**What the exercise asks**
Return exactly the lines from the start of the records below through the line containing "получить его и подержать в руках. Остается", both ends included, and leave out the pictures.
-------- Data shown --------
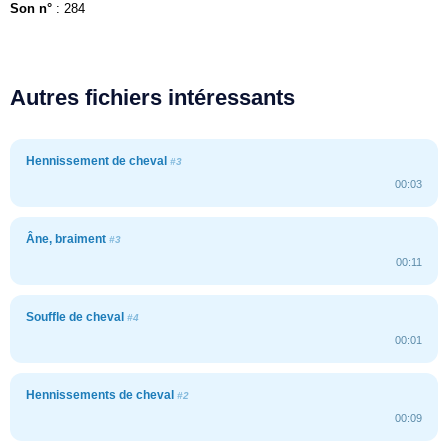
Son n°
: 284
Autres fichiers intéressants
Hennissement de cheval
#3
00:03
Âne, braiment
#3
00:11
Souffle de cheval
#4
00:01
Hennissements de cheval
#2
00:09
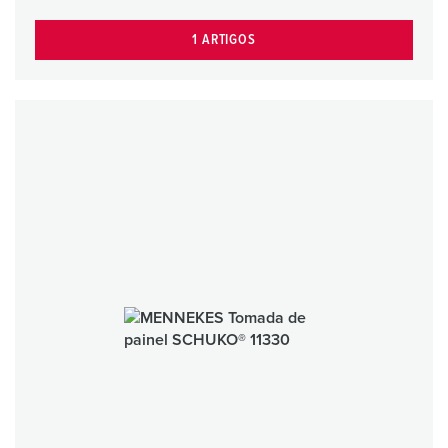
1 ARTIGOS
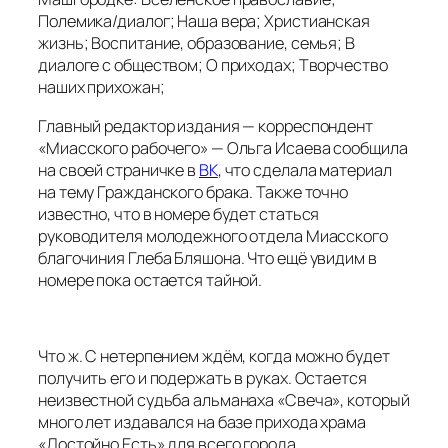
Полемика/диалог; Наша вера; Христианская
жизнь; Воспитание, образование, семья; В
диалоге с обществом; О приходах; Творчество
наших прихожан;
Главный редактор издания — корреспондент
«Миасского рабочего» — Ольга Исаева сообщила
на своей страничке в
ВК
, что сделала материал
на тему Гражданского брака. Также точно
известно, что в номере будет статься
руководителя молодежного отдела Миасского
благочиния Глеба Бляшона. Что ещё увидим в
номере пока остается тайной.
Что ж. С нетерпением ждём, когда можно будет
получить его и подержать в руках. Остается
неизвестной судьба альманаха «Свеча», который
много лет издавался на базе прихода храма
«Достойно Есть» для всего города.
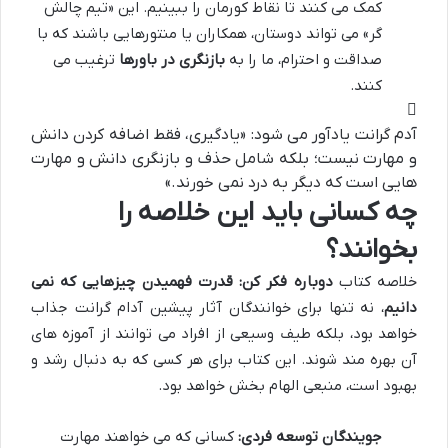
کمک می کنند تا نقاط کورمان را ببینیم. این «تیم چالش
گر» می تواند دوستان، همکاران یا منتورهایی باشند که با
صداقت و احترام، ما را به
بازنگری در باورها
ترغیب می
کنند.
آدم گرانت یادآور می شود: «یادگیری، فقط اضافه کردن دانش
و مهارت نیست؛ بلکه شامل حذف و بازنگری دانش و مهارت
هایی است که دیگر به درد نمی خورند.»
چه کسانی باید این خلاصه را
بخوانند؟
خلاصه کتاب
دوباره فکر کن: قدرت فهمیدن چیزهایی که نمی
دانیم
، نه تنها برای خوانندگان آثار پیشین آدام گرانت جذاب
خواهد بود، بلکه طیف وسیعی از افراد می توانند از آموزه های
آن بهره مند شوند. این کتاب برای هر کسی که به دنبال رشد و
بهبود است، منبعی الهام بخش خواهد بود.
جویندگان توسعه فردی:
کسانی که می خواهند مهارت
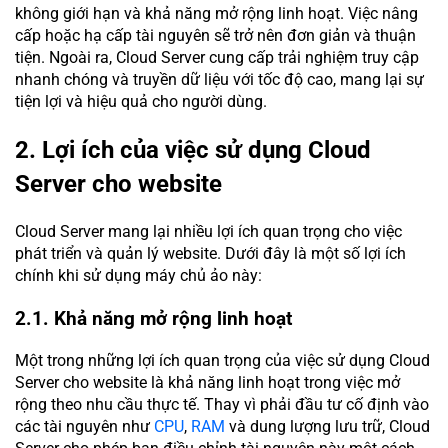
không giới hạn và khả năng mở rộng linh hoạt. Việc nâng
cấp hoặc hạ cấp tài nguyên sẽ trở nên đơn giản và thuận
tiện. Ngoài ra, Cloud Server cung cấp trải nghiệm truy cập
nhanh chóng và truyền dữ liệu với tốc độ cao, mang lại sự
tiện lợi và hiệu quả cho người dùng.
2. Lợi ích của việc sử dụng Cloud
Server cho website
Cloud Server mang lại nhiều lợi ích quan trọng cho việc
phát triển và quản lý website. Dưới đây là một số lợi ích
chính khi sử dụng máy chủ ảo này:
2.1. Khả năng mở rộng linh hoạt
Một trong những lợi ích quan trọng của việc sử dụng Cloud
Server cho website là khả năng linh hoạt trong việc mở
rộng theo nhu cầu thực tế. Thay vì phải đầu tư cố định vào
các tài nguyên như
CPU
,
RAM
và dung lượng lưu trữ, Cloud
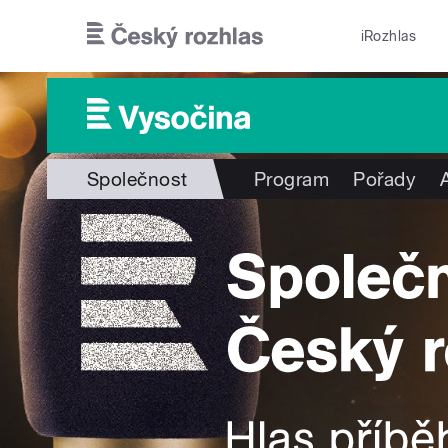
Přejít k hlavnímu obsahu
iRozhlas
Společnost
Program
Pořady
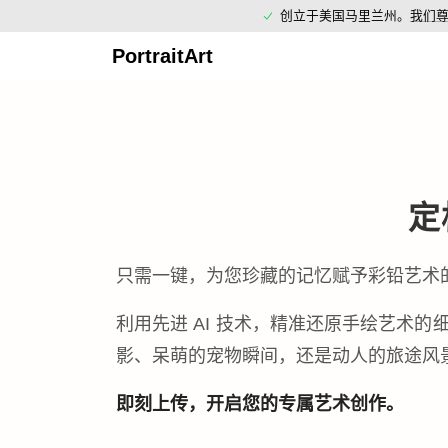
创立于美国马里兰州。
我们
PortraitArt
定
只需一键，为您珍藏的记忆赋予彩铅艺术
利用先进 AI 技术，精准还原手绘艺术
影、呆萌的宠物瞬间，还是动人的旅途风
即刻上传，开启您的专属艺术创作。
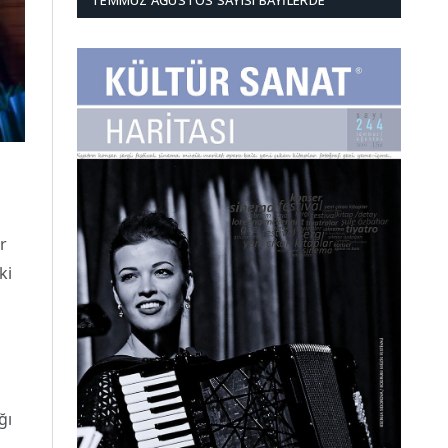
TEMMUZ AĞUSTOS SAYISI BAYILERDE
r
ki
ğı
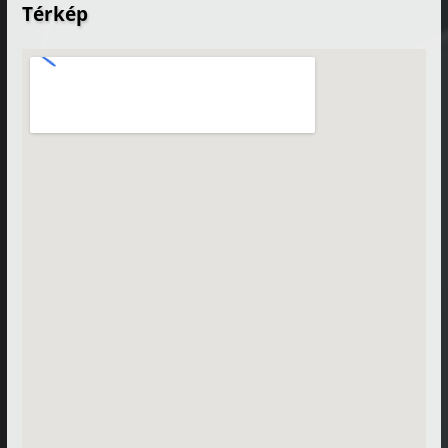
Térkép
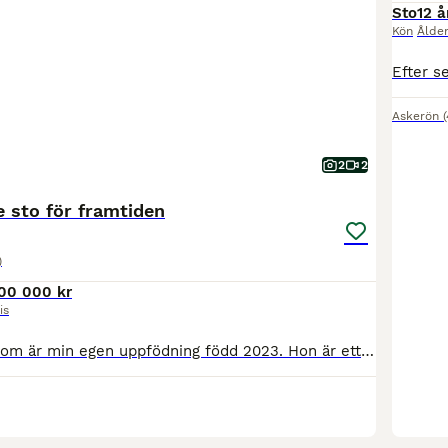
Sto
12 å
Kön
Ålde
Askerön
2
2
 sto för framtiden
)
00 000 kr
is
BE Cassie BomBom är min egen uppfödning född 2023. Hon är ett välbyggt sto med stor kapacitet i hoppning, med stort plus för sina bakben. Visad på 3-års test med 8-8 hoppning och 46p totalt och väldigt fina lovord för framtiden. Inriden på ett okomplicerat sätt i alla gångarter. På hennes mammas sida finns fina meriter, bla hennes moster som gått unghäst-VM i fälttävlan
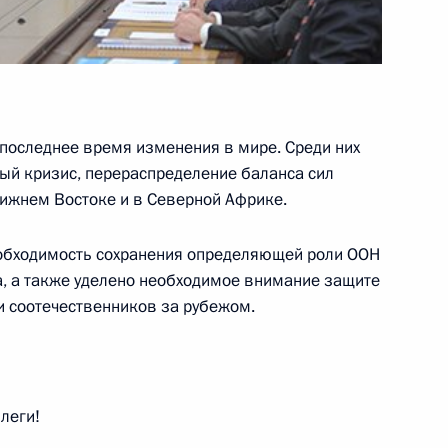
последнее время изменения в мире. Среди них
пасности
1
ый кризис, перераспределение баланса сил
, Завидово
лижнем Востоке и в Северной Африке.
еобходимость сохранения определяющей роли ООН
, а также уделено необходимое внимание защите
и соотечественников за рубежом.
 Совета Безопасности
1
сть, Ново-Огарёво
леги!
--------
**Solved problem**
Son n°
: 284
Autres fichiers intéressants
Hennissement de cheval
#3
00:03
Âne, braiment
#3
00:11
Souffle de cheval
#4
00:01
Hennissements de cheval
#2
00:09
1 ARTIGOS
Полемика/диалог; Наша вера; Христианская
жизнь; Воспитание, образование, семья; В
диалоге с обществом; О приходах; Творчество
наших прихожан;
Главный редактор издания — корреспондент
«Миасского рабочего» — Ольга Исаева сообщила
на своей страничке в
ВК
, что сделала материал
на тему Гражданского брака. Также точно
известно, что в номере будет статься
руководителя молодежного отдела Миасского
благочиния Глеба Бляшона. Что ещё увидим в
номере пока остается тайной.
Что ж. С нетерпением ждём, когда можно будет
получить его и подержать в руках. Остается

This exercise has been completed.